Regarding the discrepancy of about $5 trillion between the two debt data in China, Sun Guoxiang, a professor at South China University of International Affairs and Business Department, stated to Diyi Epoch, “The two sets of numbers, taken together, do not focus on who is right or wrong, but rather show different levels of truth. Official data tells us how much the government has officially borrowed, while the other tells us how much the market believes the government might ultimately have to clean up.”

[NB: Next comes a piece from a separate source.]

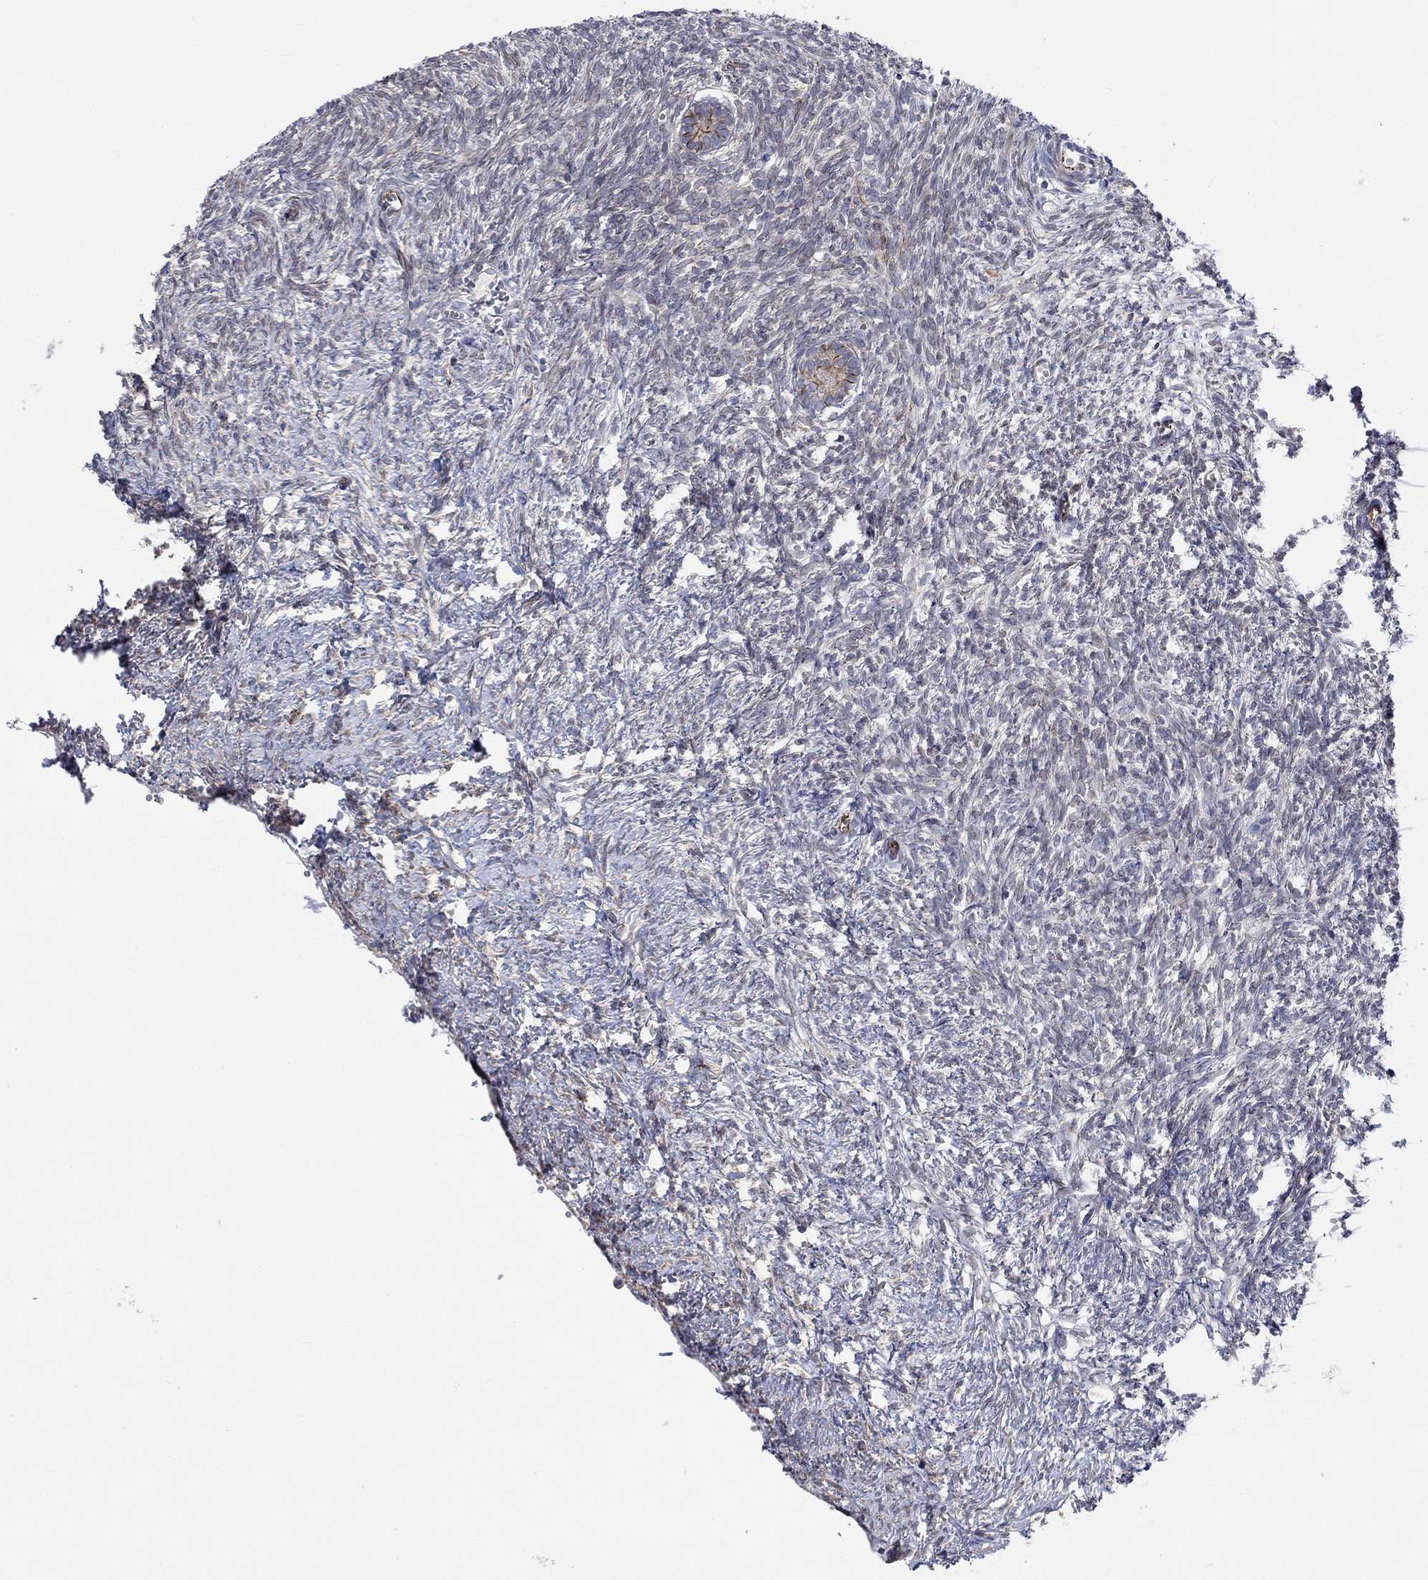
{"staining": {"intensity": "strong", "quantity": "<25%", "location": "cytoplasmic/membranous"}, "tissue": "ovary", "cell_type": "Follicle cells", "image_type": "normal", "snomed": [{"axis": "morphology", "description": "Normal tissue, NOS"}, {"axis": "topography", "description": "Ovary"}], "caption": "Immunohistochemistry of benign human ovary shows medium levels of strong cytoplasmic/membranous positivity in about <25% of follicle cells.", "gene": "CAMK1D", "patient": {"sex": "female", "age": 43}}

“The nearly 30 percentage points difference indicates that the real fiscal pressure in China cannot be assessed solely by looking at the visible debts within the central and local government budgets, but rather by considering quasi-fiscal activities, off-balance sheet financing, and the role of platform companies.”
“Unlike the US and Europe, China’s debt is heavily camouflaged within its system,” Sun Guoxiang said, explaining that many expenditures and investment demands originally belonged to local governments but are frequently undertaken through local financing platforms and various off-balance sheet funds. Thus, it appears that companies are borrowing money, but in reality, it is often the government spending.
“These debts may not necessarily appear on the government’s balance sheet, but the risks often circle back to the government.”
In 2026, the IMF explicitly included China’s local government financing platforms (LGFVs) and other off-balance sheet government funds in the “national debt” statistics. Sun Guoxiang believes that, “This is akin to piercing the veil; while some debts may not wear official clothes, they have already been waiting at the government’s door to report in.”